Renewable Energy Targets in 2022

Pledges and targets for the energy transition are not ambitious enough, says a new report. At COP27, experts are calling on global leaders to bridge the renewables’ deployment gap.

A new report has warned the world of huge untapped renewable energy potential. The  publication, entitled Renewable Energy Targets in 2022: A guide to design, was released by the International Renewable Energy Agency (IRENA) at the UN Climate Change Conference (COP27) in November 2022. It assesses the level of renewable energy ambition in national climate pledges and benchmarks targets against the global climate goal of limiting temperature rise to 1.5°C. The report clearly shows the collective level of energy transition ambition to date is not enough despite the Glasgow Climate Pact to upgrade 2030 targets in national pledges.

Out of the 183 parties to the Paris Agreement with renewable energy components in their nationally determined contributions  (NDCs), only 143 have quantified targets.

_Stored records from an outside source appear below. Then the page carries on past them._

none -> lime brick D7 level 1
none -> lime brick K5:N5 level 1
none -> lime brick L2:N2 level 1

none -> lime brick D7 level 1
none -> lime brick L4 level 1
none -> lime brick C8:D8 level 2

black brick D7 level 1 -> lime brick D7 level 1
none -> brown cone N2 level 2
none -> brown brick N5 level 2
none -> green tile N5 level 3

And the vast majority of these focus on the power sector. Only 12 countries have committed to a percentage of renewables in their overall energy mixes.

IRENA’s World Energy Transitions Outlook sees half the energy consumed in 2050 coming from electricity. 90 per cent of all decarbonisation will involve renewable energy through direct supply of low-cost power, efficiency, electrification, sustainable bioenergy and green hydrogen. However, achieving the 2050 climate target will depend on sufficient action by 2030.

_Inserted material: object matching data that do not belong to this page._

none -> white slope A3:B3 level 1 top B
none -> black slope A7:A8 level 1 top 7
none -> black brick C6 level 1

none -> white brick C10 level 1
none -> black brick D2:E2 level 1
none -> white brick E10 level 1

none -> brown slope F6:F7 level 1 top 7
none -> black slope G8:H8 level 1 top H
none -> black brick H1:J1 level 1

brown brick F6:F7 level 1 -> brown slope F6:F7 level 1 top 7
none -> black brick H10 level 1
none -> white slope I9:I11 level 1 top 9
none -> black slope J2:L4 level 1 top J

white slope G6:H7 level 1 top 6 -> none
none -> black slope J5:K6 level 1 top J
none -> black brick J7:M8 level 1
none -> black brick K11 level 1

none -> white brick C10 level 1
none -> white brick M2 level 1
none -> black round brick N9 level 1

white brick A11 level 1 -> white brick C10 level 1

In its new report, IRENA finds that countries are aiming to reach 5.4 terawatts (TW) of installed renewable power capacity by 2030. This is only half the 10.8 TW of installed capacity needed to keep within IRENA’s 1.5°C Scenario. To achieve net zero, the level of ambition of current renewable energy targets therefore needs doubling.

This is readily achievable, as the current targets lag behind recent deployment levels, IRENA’s report finds. To achieve the current targets for 2030, countries would need to add 2.3 TW of capacity – equivalent to average yearly additions of 259 gigawatts (GW) over the next nine years. This is below the actual installed capacity added in the past two years. In 2020 and 2021, despite the complications that resulted from the pandemic and consequent supply chain disruptions, the world added almost 261 GW each year.

Furthermore, renewable power targeted by 2030 remains concentrated in a few regions globally. Asia makes up half of the global targeted capacity, followed by Europe and North America. In comparison, the Middle East and North Africa account for only 3 per cent of global deployment targets for 2030, despite the region’s high potential. And sub-Saharan Africa accounts for just over 2 per cent of the global total for 2030.

The countries aiming at the highest level of deployment are all part of the G20, making up almost 90 per cent of the global aggregated target. Although they account for a small share of past renewable deployment, aggregated targets for least developed countries (LDCs) and small island developing states (SIDS) would double their current renewable capacity.

IRENA’s analysis builds on the recently published 2022 Nationally Determined Contributions Synthesis Report by UN Climate Change, which shows climate plans remain insufficient to limit global temperature rise to 1.5°C by the end of the century.